DOCUMENT SOURCE:

▼▼▼

Narcotrafic : la Guinée Bissau a besoin d’argent

25/06/2011
Narcotrafic : la Guinée Bissau a besoin d’argent

La Guinée-Bissau, considérée comme un important point de transit du trafic de cocaïne de l'Amérique du Sud vers l'Europe, a besoin de 3,7 millions d'euros jusqu'à 2014 pour lutter contre le trafic de drogues et ses conséquences, selon un document officiel diffusé vendredi.

L'exécution du plan d'opérations de lutte contre le narcotrafic de 2011 à 2014 nécessite 3,7 millions d'euros, pour trois volets: la justice criminelle, les abus de consommation de drogue et le VIH-sida, indique un dossier de présentation publié par le ministère de la Justice à l'occasion de la Journée internationale de lutte contre la drogue.

Nous avons un vaste plan de lutte contre un fléau qui gangrène notre société et pour lequel nos moyens sont dérisoires. (...) Pour l'ensemble de nos programmes, que nous avons étalés de 2011 à 2014, nous aurons besoin de quelque chose comme 3,7 millions d'euros pour la bonne marche du plan, explique-t-il.

D'après plusieurs sources, les narcotrafiquants profitent de la faiblesse de l'Etat bissau-guinéen pour se livrer à ce trafic, avec la complicité notamment de hauts responsables de l'armée de ce pays pauvre confronté à une instabilité politique et militaire chronique.

▲▲▲

INFORMATIONS:
▼▼▼

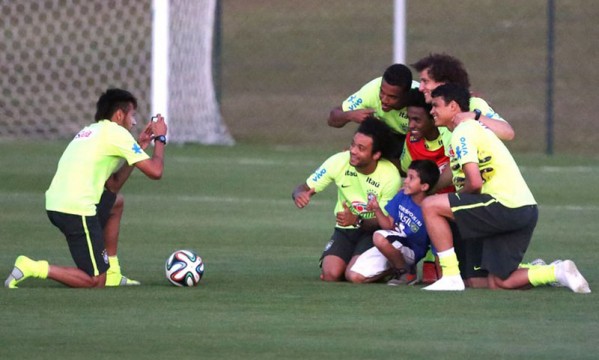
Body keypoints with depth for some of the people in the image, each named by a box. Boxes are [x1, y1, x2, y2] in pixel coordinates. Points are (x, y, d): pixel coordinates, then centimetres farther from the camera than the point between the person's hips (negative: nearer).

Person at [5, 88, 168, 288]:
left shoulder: (90, 131, 25)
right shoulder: (116, 133, -1)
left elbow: (112, 185, 26)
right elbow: (155, 171, -5)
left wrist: (140, 147, 26)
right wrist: (160, 138, 12)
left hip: (55, 203, 9)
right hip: (76, 210, -9)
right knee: (96, 281, -2)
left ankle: (112, 274, 26)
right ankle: (33, 268, -13)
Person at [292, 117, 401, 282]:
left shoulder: (390, 176, -20)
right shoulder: (339, 162, -14)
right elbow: (303, 188, -7)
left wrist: (357, 221, -35)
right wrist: (299, 194, -33)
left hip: (373, 231, -2)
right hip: (344, 231, 2)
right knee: (331, 274, -24)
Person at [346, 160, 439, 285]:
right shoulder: (402, 196, -2)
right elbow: (389, 225, 5)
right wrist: (377, 210, -10)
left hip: (410, 252, -7)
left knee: (379, 238, -37)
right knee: (355, 276, -3)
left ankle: (405, 272, -13)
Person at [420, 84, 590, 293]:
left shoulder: (462, 132, -7)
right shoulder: (472, 127, 24)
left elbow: (474, 182, -17)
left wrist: (458, 196, 5)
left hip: (506, 206, -10)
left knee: (430, 205, -8)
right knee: (498, 283, 11)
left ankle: (451, 277, -9)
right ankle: (559, 272, 5)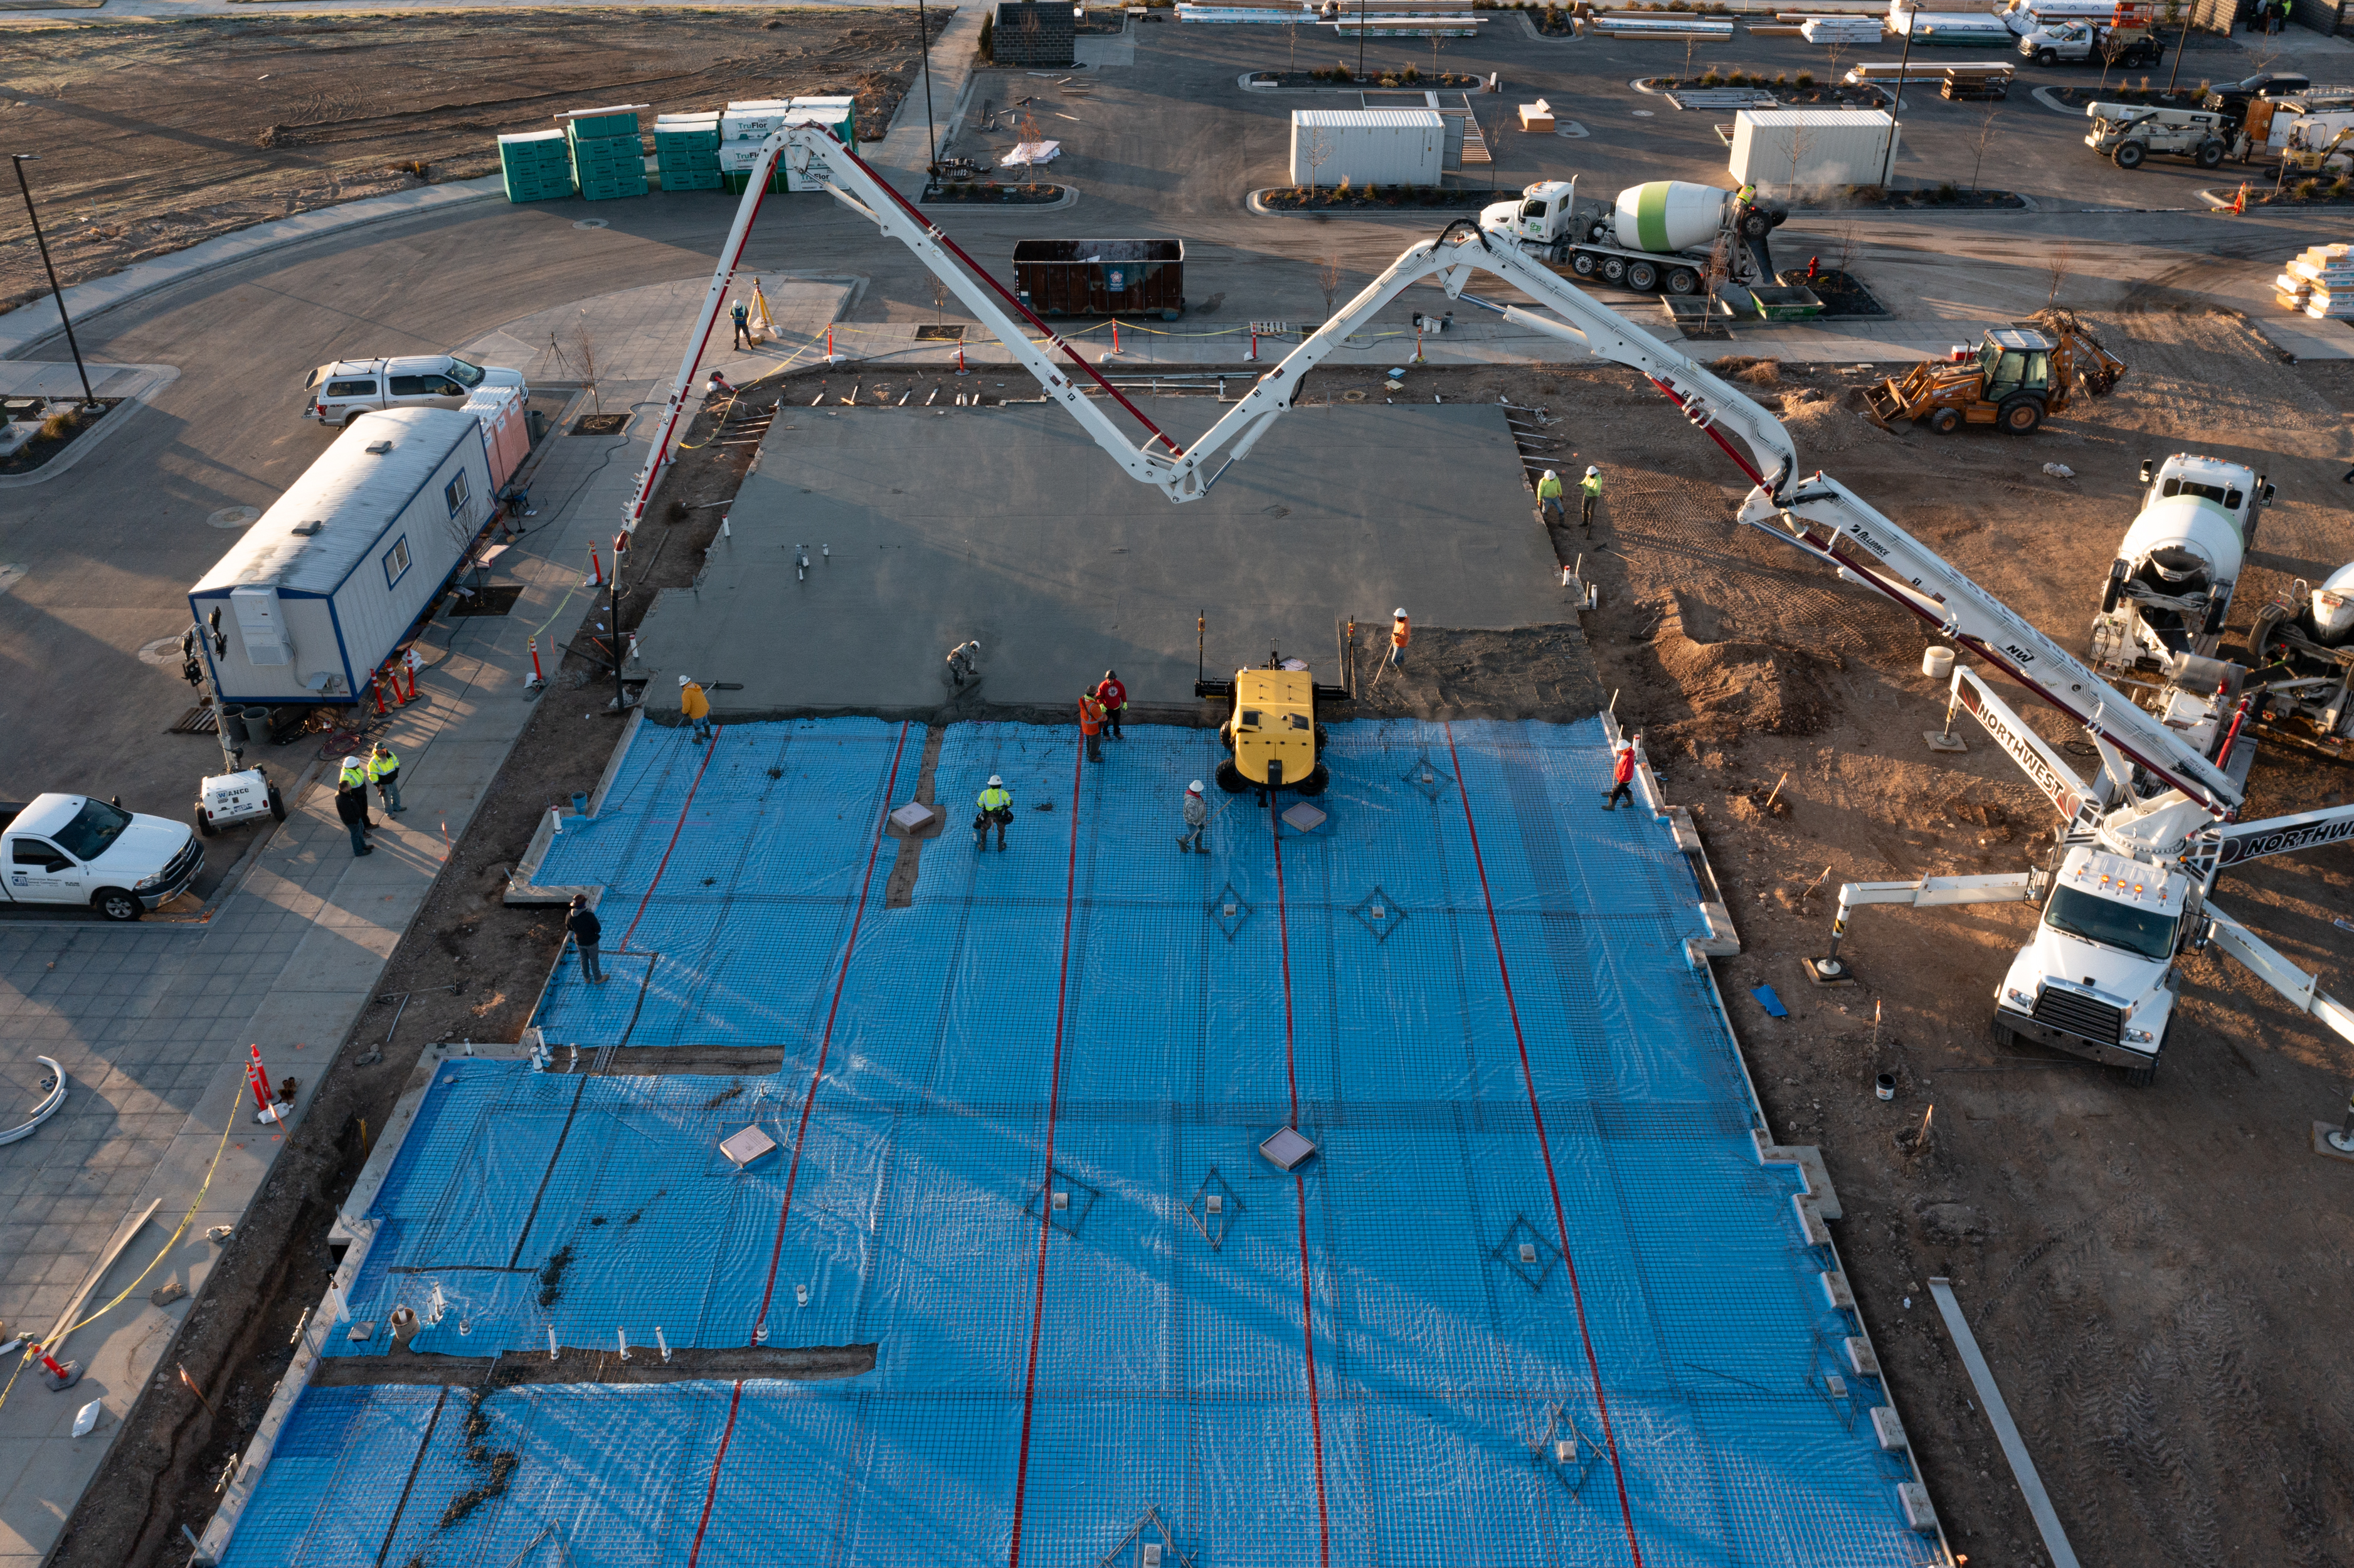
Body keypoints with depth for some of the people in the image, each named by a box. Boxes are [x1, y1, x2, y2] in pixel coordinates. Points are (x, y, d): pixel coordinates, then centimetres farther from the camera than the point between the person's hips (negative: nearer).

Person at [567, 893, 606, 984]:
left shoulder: (569, 916, -19)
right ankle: (598, 979, 37)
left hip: (579, 942, 4)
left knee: (584, 959, 26)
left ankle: (586, 977, 46)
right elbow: (598, 929, -24)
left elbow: (568, 928, -1)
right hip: (591, 942, -4)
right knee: (594, 960, 17)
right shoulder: (590, 916, -34)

▲▲▲

SÉRIE D'EXERCICES:
1. Répondez aux questions suivantes à partir de l'article sur le narcotrafic en Guinée-Bissau.
(a) D'où part et où arrive le trafic de cocaïne qui transite par la Guinée-Bissau ?
(b) Quels sont les trois volets du plan d'opérations de 2011 à 2014 ?
(c) Quel ministère a publié le dossier de présentation ?
2. Recopiez un passage de l'article sur le narcotrafic en Guinée-Bissau. Commencez aux mots « D'après plusieurs sources, les » et arrêtez-vous après les mots « et militaire chronique. ».

CORRIGÉ DES EXERCICES:
1.
(a) Il part de l'Amérique du Sud et arrive en Europe.
(b) La justice criminelle, les abus de consommation de drogue et le VIH-sida.
(c) Le ministère de la Justice.

2.
D'après plusieurs sources, les narcotrafiquants profitent de la faiblesse de l'Etat bissau-guinéen pour se livrer à ce trafic, avec la complicité notamment de hauts responsables de l'armée de ce pays pauvre confronté à une instabilité politique et militaire chronique.